• TEXT PASSAGE:
■ ■ ■

President Trump and Fox News have a complicated relationship. Election Day did not help.

The cable news channel that kick-started Donald J. Trump’s political career was suddenly in the position of signaling its potential end. The network’s early call of Arizona on Tuesday night for Joseph R. Biden Jr. infuriated Mr. Trump and his aides, who reached out publicly and behind the scenes to Fox News executives about the call.

The network held firm — even as two of its biggest stars, Laura Ingraham and Jeanine Pirro, attended Mr. Trump’s defiant early-morning speech in the East Room of the White House.

The election-night split screen underscored the fine line that Fox News’s anchors and opinion hosts have walked in the past 24 hours. By Wednesday night, Fox News was the closest of any major network to calling the presidential race for Mr. Biden — not the outcome that many fans of its pro-Trump programming may have wanted.

Fox News was also the only major cable network to carry a news conference on Wednesday held by the president’s lawyer, Rudolph W. Giuliani, who was making baseless claims of election fraud. But the channel promptly cut away to announce a major development: It projected a win in Michigan for Mr. Biden, placing him at the doorstep of the presidency, according to Fox’s projections.

And shortly after Bret Baier, the network’s chief political anchor, emphasized to viewers on Wednesday that Mr. Trump’s threatened litigation could throw the race into doubt — even if Mr. Biden was projected to win 270 electoral votes — Fox News’s politics editor, Chris Stirewalt, threw cold water on some of the Trump campaign’s baseless claims.

“Lawsuits, schmawsuits,” Mr. Stirewalt said. “We haven’t seen any evidence yet that there’s anything wrong.”

Fox News has long occupied an unusual position in the Trump orbit. The network is home to some of the president’s most vociferous defenders, including Sean Hannity, Ms. Ingraham, and the hosts of “Fox & Friends.” But Mr. Trump frequently takes potshots at its news division and polling operation.

“Fox has changed a lot,” Mr. Trump said Tuesday morning on “Fox & Friends.” “Somebody said, ‘What’s the biggest difference between this and four years ago?’ I say, ‘Fox.’”

■ ■ ■

• TASKS FOR THIS EXERCISE:
1 – Answer these questions using the passage on Fox News and the election.
(a) Which state did Fox News call early for Joseph R. Biden Jr. on Tuesday night?
(b) Whose news conference did Fox News carry on Wednesday?
(c) Who said "Lawsuits, schmawsuits"?
2 – List every Fox News anchor, host or editor whom the passage on Fox News and the election names.
3 – Copy word for word the part of the passage on Fox News and the election that opens with the words containing "Fox News was also" and closes with "campaign’s baseless claims.".

■ ■ ■

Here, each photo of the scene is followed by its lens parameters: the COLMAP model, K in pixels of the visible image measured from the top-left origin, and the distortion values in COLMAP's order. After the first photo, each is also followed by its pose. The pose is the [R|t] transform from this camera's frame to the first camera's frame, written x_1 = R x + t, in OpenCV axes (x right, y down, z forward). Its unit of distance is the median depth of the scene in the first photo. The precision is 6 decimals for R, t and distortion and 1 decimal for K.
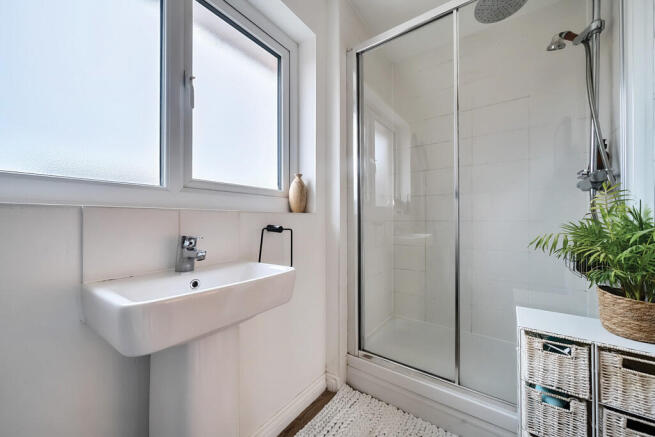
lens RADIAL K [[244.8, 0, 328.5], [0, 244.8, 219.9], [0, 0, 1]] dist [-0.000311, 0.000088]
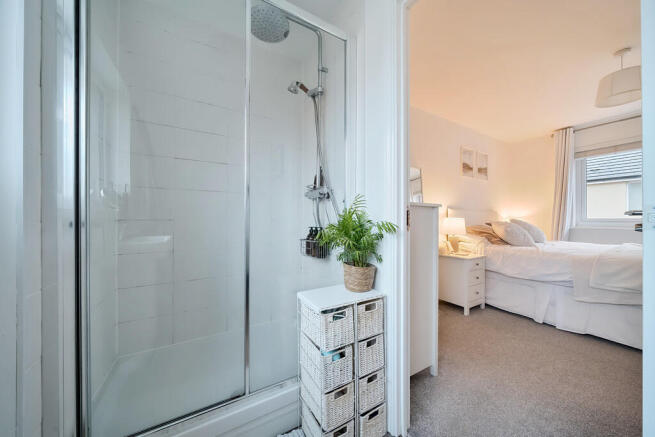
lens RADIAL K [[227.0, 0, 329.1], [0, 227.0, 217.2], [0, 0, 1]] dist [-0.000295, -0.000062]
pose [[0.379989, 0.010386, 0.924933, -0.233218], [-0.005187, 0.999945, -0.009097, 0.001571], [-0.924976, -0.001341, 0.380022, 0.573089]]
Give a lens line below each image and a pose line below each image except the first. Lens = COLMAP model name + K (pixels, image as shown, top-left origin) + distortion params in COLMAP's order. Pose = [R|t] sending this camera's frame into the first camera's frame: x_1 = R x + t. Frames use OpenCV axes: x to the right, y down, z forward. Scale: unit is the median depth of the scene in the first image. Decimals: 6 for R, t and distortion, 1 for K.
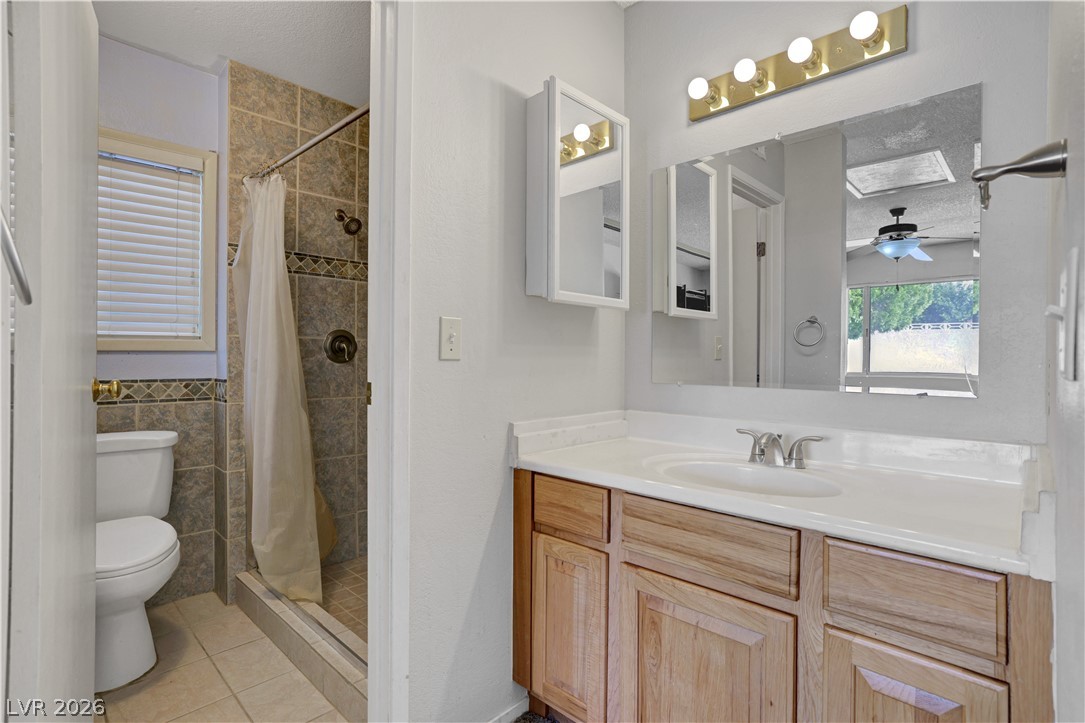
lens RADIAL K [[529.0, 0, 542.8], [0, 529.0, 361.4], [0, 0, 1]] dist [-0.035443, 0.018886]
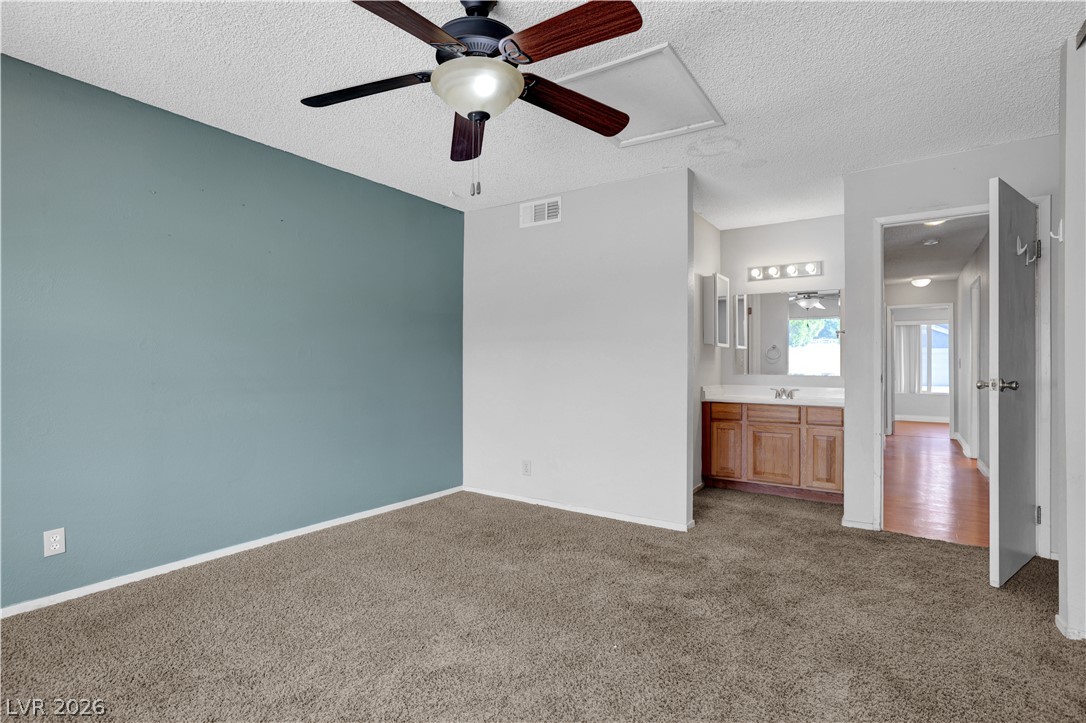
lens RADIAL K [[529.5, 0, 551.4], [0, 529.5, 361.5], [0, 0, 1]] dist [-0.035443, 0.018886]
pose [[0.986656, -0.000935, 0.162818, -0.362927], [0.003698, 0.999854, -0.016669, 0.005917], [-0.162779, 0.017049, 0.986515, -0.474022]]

■ ■ ■

• TASK-BY-TASK OUTPUTS:
1 –
(a) Arizona
(b) Rudolph W. Giuliani's
(c) Chris Stirewalt, Fox News's politics editor

2 – Laura Ingraham, Jeanine Pirro, Bret Baier, Chris Stirewalt, Sean Hannity

3 –
Fox News was also the only major cable network to carry a news conference on Wednesday held by the president’s lawyer, Rudolph W. Giuliani, who was making baseless claims of election fraud. But the channel promptly cut away to announce a major development: It projected a win in Michigan for Mr. Biden, placing him at the doorstep of the presidency, according to Fox’s projections.

And shortly after Bret Baier, the network’s chief political anchor, emphasized to viewers on Wednesday that Mr. Trump’s threatened litigation could throw the race into doubt — even if Mr. Biden was projected to win 270 electoral votes — Fox News’s politics editor, Chris Stirewalt, threw cold water on some of the Trump campaign’s baseless claims.